Transcribed page contents:
========

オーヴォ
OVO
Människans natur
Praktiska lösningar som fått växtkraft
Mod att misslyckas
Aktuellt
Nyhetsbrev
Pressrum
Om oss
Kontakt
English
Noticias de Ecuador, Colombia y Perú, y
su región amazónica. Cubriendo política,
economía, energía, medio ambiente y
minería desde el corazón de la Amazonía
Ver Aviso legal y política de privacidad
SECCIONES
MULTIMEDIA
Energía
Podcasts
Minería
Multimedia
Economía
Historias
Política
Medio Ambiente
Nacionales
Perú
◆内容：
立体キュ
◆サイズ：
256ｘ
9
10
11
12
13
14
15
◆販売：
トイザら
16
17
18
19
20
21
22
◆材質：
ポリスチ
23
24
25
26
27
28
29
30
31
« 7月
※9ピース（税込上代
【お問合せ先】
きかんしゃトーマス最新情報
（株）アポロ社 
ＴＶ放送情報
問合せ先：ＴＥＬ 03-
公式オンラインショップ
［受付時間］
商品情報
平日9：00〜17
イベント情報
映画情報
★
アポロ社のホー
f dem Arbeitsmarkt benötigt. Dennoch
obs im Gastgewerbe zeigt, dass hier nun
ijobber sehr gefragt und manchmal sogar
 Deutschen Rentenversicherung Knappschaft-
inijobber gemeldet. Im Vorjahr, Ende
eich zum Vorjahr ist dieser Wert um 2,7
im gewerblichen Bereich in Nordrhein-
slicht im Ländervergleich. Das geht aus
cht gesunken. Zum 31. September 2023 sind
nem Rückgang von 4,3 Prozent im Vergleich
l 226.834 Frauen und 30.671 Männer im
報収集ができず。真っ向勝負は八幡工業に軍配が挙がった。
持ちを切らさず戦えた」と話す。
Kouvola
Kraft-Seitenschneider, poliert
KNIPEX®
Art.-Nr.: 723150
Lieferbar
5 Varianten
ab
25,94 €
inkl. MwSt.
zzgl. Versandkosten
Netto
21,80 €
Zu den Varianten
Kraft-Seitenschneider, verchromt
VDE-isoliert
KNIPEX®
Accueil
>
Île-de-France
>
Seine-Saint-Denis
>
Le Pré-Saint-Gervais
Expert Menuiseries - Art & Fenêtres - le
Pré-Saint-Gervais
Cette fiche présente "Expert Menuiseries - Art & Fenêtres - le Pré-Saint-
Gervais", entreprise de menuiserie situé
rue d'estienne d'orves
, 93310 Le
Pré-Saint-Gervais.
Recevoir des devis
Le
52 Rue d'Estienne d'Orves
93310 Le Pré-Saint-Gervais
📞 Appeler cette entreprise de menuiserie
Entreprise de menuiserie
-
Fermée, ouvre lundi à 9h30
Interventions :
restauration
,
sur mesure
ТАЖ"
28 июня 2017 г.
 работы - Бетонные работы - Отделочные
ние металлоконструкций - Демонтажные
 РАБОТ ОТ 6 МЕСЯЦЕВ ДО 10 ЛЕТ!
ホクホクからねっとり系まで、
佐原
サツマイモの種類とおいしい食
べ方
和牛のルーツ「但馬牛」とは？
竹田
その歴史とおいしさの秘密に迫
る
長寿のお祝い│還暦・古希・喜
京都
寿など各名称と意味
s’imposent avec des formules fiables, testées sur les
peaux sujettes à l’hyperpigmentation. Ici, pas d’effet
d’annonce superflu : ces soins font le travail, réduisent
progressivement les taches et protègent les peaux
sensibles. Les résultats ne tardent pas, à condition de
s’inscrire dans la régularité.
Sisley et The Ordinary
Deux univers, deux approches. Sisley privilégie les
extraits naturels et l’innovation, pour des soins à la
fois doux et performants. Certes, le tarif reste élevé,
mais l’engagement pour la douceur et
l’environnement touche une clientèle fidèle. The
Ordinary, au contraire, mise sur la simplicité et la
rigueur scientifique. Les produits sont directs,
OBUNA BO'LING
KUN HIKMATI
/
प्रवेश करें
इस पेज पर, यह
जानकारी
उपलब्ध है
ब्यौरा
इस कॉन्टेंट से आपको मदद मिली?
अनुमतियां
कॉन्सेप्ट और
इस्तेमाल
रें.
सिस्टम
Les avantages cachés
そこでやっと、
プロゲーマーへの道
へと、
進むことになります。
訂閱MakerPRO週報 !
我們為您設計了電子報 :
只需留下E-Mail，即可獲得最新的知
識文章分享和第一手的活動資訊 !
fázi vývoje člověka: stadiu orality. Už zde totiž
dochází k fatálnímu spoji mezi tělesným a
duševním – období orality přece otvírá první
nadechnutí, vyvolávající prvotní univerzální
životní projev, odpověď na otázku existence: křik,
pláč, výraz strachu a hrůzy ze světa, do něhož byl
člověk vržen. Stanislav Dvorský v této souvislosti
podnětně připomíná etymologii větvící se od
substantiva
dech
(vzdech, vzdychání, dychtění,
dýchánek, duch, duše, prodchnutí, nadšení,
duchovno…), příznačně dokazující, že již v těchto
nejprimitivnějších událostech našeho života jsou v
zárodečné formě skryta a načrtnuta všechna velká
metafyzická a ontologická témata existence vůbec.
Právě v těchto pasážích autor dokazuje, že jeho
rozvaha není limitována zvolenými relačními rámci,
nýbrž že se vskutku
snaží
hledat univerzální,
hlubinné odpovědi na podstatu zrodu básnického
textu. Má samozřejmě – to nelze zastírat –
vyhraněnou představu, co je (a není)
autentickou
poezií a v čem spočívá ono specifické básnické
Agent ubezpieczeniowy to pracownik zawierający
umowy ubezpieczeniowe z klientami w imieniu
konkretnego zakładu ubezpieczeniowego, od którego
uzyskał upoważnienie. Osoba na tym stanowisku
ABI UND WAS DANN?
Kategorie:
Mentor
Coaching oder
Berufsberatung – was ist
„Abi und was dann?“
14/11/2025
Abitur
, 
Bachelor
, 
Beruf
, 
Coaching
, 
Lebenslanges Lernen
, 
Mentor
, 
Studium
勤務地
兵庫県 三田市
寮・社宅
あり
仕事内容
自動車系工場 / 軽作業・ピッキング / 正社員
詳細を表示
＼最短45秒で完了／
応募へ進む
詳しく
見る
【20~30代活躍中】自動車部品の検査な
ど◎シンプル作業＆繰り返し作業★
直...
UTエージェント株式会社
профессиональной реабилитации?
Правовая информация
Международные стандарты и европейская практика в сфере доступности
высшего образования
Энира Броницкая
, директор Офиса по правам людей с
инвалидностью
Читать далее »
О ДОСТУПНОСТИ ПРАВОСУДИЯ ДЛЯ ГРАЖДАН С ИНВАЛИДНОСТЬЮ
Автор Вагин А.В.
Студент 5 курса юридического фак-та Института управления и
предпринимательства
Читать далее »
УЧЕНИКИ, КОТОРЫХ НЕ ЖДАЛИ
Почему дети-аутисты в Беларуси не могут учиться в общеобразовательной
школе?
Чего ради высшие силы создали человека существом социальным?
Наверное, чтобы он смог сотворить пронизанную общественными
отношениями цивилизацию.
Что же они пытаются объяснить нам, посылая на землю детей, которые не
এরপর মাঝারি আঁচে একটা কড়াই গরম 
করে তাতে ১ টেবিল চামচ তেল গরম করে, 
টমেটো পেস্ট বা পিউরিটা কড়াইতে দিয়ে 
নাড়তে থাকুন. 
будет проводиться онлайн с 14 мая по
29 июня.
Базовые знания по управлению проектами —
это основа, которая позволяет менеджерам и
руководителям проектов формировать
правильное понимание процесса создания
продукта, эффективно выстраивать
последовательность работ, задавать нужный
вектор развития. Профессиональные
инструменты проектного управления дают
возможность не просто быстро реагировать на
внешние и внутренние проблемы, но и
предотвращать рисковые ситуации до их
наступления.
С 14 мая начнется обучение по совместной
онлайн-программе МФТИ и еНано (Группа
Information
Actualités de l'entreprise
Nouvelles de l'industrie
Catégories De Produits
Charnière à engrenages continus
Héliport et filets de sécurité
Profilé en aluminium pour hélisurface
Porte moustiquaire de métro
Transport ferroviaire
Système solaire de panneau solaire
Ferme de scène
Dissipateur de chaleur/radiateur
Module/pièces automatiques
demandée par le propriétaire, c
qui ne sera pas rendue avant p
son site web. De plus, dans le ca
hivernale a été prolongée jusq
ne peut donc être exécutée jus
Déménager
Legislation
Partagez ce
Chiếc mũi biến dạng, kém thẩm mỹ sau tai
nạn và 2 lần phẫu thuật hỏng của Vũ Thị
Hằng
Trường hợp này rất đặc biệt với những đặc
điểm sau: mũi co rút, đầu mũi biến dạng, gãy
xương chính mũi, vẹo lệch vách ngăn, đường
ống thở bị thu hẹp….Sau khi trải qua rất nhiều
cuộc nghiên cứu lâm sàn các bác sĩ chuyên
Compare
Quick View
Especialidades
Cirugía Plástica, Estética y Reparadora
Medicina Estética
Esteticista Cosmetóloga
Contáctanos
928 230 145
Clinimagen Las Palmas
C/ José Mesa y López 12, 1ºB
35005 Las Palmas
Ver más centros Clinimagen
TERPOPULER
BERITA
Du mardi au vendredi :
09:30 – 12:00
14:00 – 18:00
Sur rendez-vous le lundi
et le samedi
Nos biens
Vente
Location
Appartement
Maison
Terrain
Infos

========

• _Required work_
Look over the data above and show each line that contains "univerzální".

• _Your response_
nadechnutí, vyvolávající prvotní univerzální
hledat univerzální,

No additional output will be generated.